The fMLF-induced signaling events leading to the activation of phagocyte NADPH oxidase (Nox2). Depicted schematically are major signaling pathways activated by fMLF that results in NADPH oxidase activation in neutrophils. Upon activation of the Gα_i proteins, the released Gβγ subunits trigger PI3K activation, resulting in the production PIP3 and its degradation products. The Gβγ and PIP3-mediated p-Rex1 activation is key to the conversion of GDP-bound Rac small GTPase to GTP-bound Rac, which translocates to membrane and associates with gp91^phox.Gβγ is also responsible for PLCβ2 activation, leading to the production of the second mesengers diacyl glycerol and 1,4,5-inositol trisphosphate (IP3), which stimulate PKC activation. Isoforms of PKC (PKCδ, PKCξ, PKCβII, and PKCα), MAPK (p38, ERK), and Akt are known to catalyze the phosphorylation of p47^phox in fMLF-stimulated neutrophils, prompting membrane translocation of the cytosolic factors.

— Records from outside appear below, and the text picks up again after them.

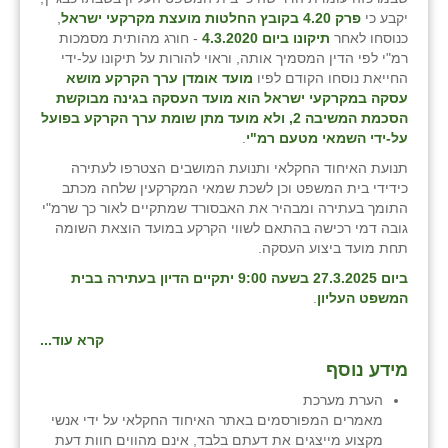
זוהר
יקבע כי
פרק 4.20 בקובץ החלטות מועצת מקרקעי ישראל
,
כנוסחו לאחר
תיקונו ביום 4.3.2020
- חורג מהותית מסמכות
הדר עם
רמ"י לפי הדין המסמיך אותה, וראוי להורות על תיקונו על-ידי
החייאת נוסחו הקודם לפיו
מועד אומדן ערך הקרקע מושא
חבצלת השרון
עסקה במקרקעי ישראל הוא מועד העסקה בגינה מבוקשת
הסכמת המשיבה 2, ולא מועד מתן שומת ערך הקרקע בפועל
חמרה
על-ידי השמאי מטעם רמ"י
.
תנועת האיחוד החקלאי ותנועת המושבים הצטרפו לעתירה
חרב לאת
כידידי בית המשפט וכן לשכת שמאי המקרקעין שלחה מכתב
התומך בעתירה ומבהיר את האבסורד שמתקיים לאור כך שרמ"י
יבול (מורג)
גובה דמי רכישה בהתאם לשווי הקרקע במועד הוצאת השומה
תחת מועד ביצוע העסקה.
יקנעם
ביום 27.3.2025 בשעה 9:00 יתקיים הדיון בעתירה בבית
כליל
המשפט העליון
.
יד השמונה
קרא עוד...
מידע נוסף
כפר אביב
הערת מערכת
כפר ביאליק
מאמרים המפורסמים באתר האיחוד החקלאי על ידי אנשי
מקצוע מייצגים את דעתם בלבד, אינם מהווים חוות דעת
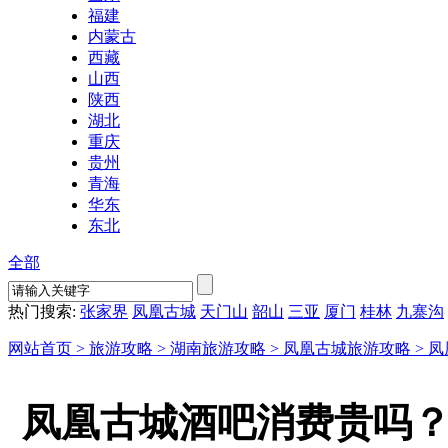
福建
内蒙古
西藏
山西
陕西
湖北
重庆
贵州
青海
华东
东北
全部
热门搜索:
张家界
凤凰古城
天门山
韶山
三亚
厦门
桂林
九寨沟
网站首页 >
旅游攻略 >
湖南旅游攻略 >
凤凰古城旅游攻略 >
凤
凤凰古城酒吧消费贵吗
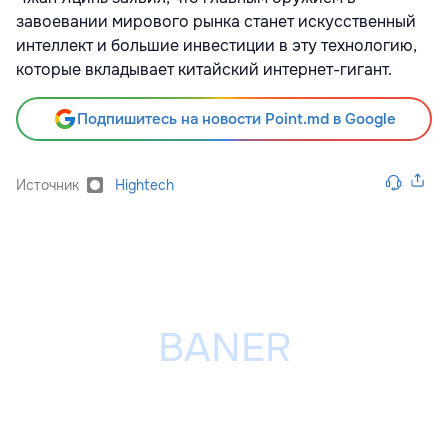
завоевании мирового рынка станет искусственный
интеллект и большие инвестиции в эту технологию,
которые вкладывает китайский интернет-гигант.
Подпишитесь на новости Point.md в Google
Источник
Hightech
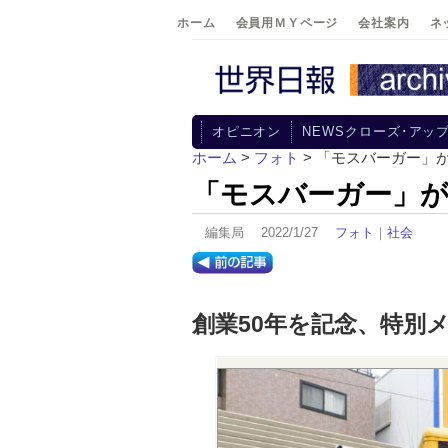
ホーム
会員用ＭＹページ
会社案内
ネ
オピニオン
NEWSクローズ･アッ
ホーム
>
フォト
> 「モスバーガー」
「モスバーガー」
編集局 2022/1/27
フォト
｜
社会
創業50年を記念、特別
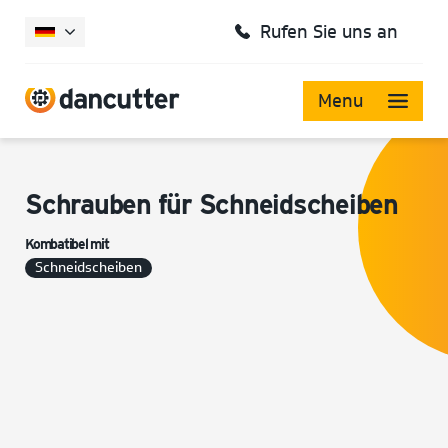
Rufen Sie uns an
Menu
Schrauben für Schneidscheiben
Kombatibel mit
Schneidscheiben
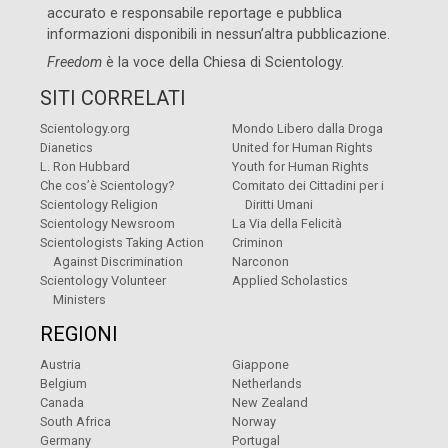
accurato e responsabile reportage e pubblica
informazioni disponibili in nessun’altra pubblicazione.
Freedom
è la voce della
Chiesa di Scientology
.
SITI CORRELATI
Scientology.org
Mondo Libero dalla Droga
Dianetics
United for Human Rights
L. Ron Hubbard
Youth for Human Rights
Che cos’è Scientology?
Comitato dei Cittadini per i
Scientology Religion
Diritti Umani
Scientology Newsroom
La Via della Felicità
Scientologists Taking Action
Criminon
Against Discrimination
Narconon
Scientology Volunteer
Applied Scholastics
Ministers
REGIONI
Austria
Giappone
Belgium
Netherlands
Canada
New Zealand
South Africa
Norway
Germany
Portugal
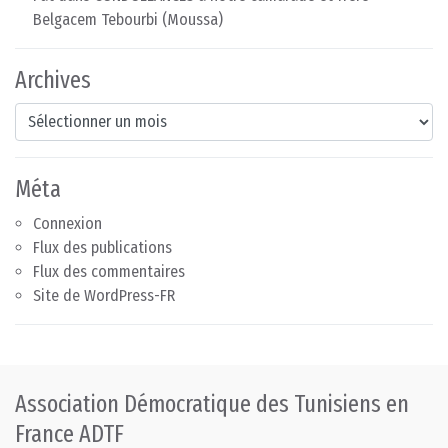
Belgacem Tebourbi (Moussa)
Archives
Archives
Méta
Connexion
Flux des publications
Flux des commentaires
Site de WordPress-FR
Association Démocratique des Tunisiens en
France ADTF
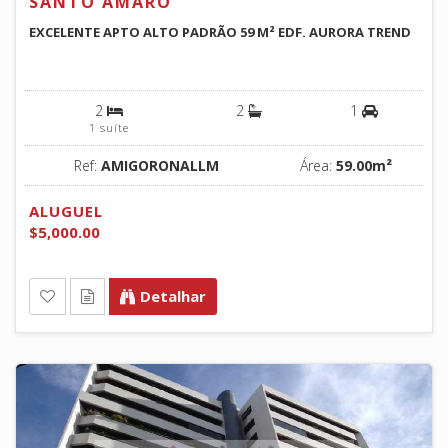
SANTO AMARO
EXCELENTE APTO ALTO PADRÃO 59 M² EDF. AURORA TREND
2
2
1
1 suíte
Ref:
AMIGORONALLM
Área:
59.00m²
ALUGUEL
$5,000.00
Detalhar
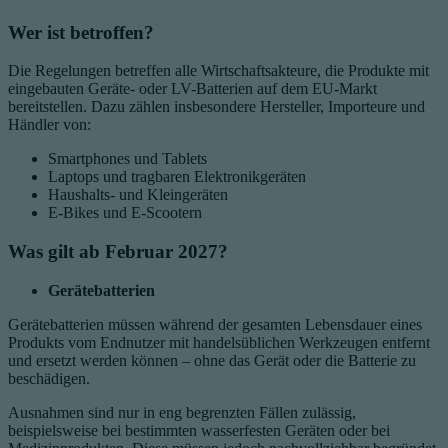
Wer ist betroffen?
Die Regelungen betreffen alle Wirtschaftsakteure, die Produkte mit
eingebauten Geräte- oder LV-Batterien auf dem EU-Markt
bereitstellen. Dazu zählen insbesondere Hersteller, Importeure und
Händler von:
Smartphones und Tablets
Laptops und tragbaren Elektronikgeräten
Haushalts- und Kleingeräten
E-Bikes und E-Scootern
Was gilt ab Februar 2027?
Gerätebatterien
Gerätebatterien müssen während der gesamten Lebensdauer eines
Produkts vom Endnutzer mit handelsüblichen Werkzeugen entfernt
und ersetzt werden können – ohne das Gerät oder die Batterie zu
beschädigen.
Ausnahmen sind nur in eng begrenzten Fällen zulässig,
beispielsweise bei bestimmten wasserfesten Geräten oder bei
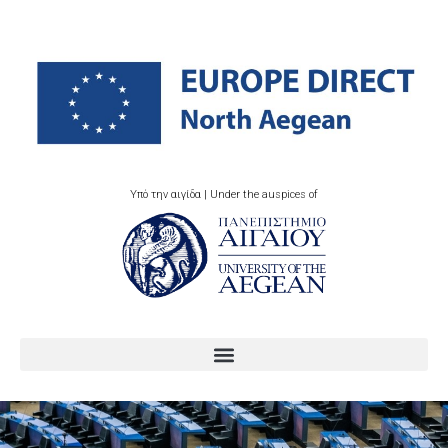
Υπό την αιγίδα | Under the auspices of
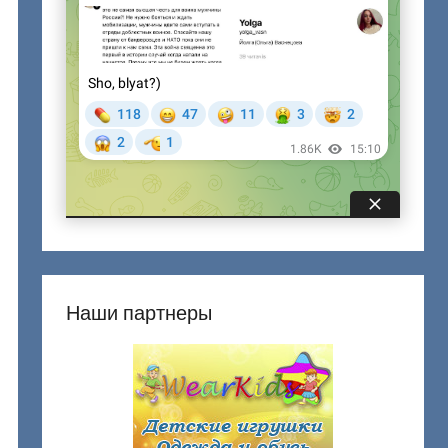
Наши партнеры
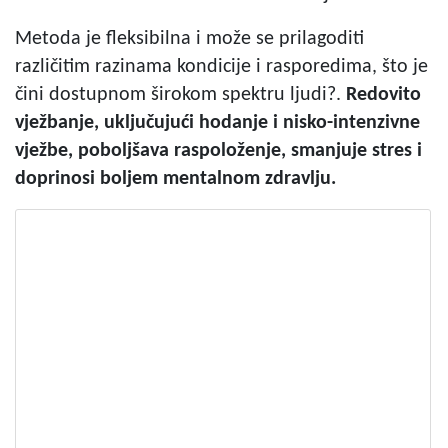
Metoda je fleksibilna i može se prilagoditi
različitim razinama kondicije i rasporedima, što je
čini dostupnom širokom spektru ljudi?.
Redovito
vježbanje, uključujući hodanje i nisko-intenzivne
vježbe, poboljšava raspoloženje, smanjuje stres i
doprinosi boljem mentalnom zdravlju.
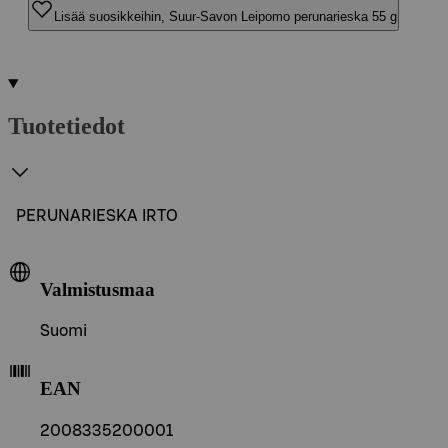
Lisää suosikkeihin, Suur-Savon Leipomo perunarieska 55 g
Tuotetiedot
PERUNARIESKA IRTO
Valmistusmaa
Suomi
EAN
2008335200001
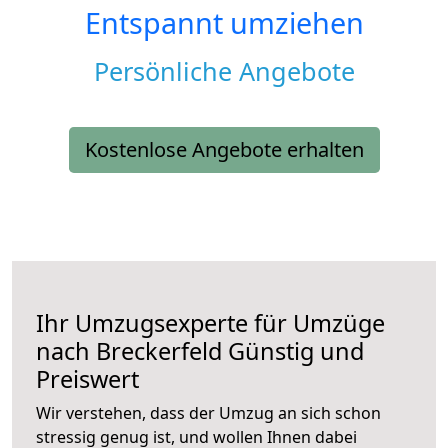
Entspannt umziehen
Persönliche Angebote
Kostenlose Angebote erhalten
Ihr Umzugsexperte für Umzüge
nach
Breckerfeld
Günstig und
Preiswert
Wir verstehen, dass der Umzug an sich schon
stressig genug ist, und wollen Ihnen dabei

The PX domain in p47^phox also facilitates its membrane association. Assembly of a membrane complex of NADPH oxidase is key to its conversion of molecular oxygen to superoxide. Omitted in this drawing is the phospholipase D (PLD) activation pathway, which is reported to contribute to fMLF-induced superoxide generation.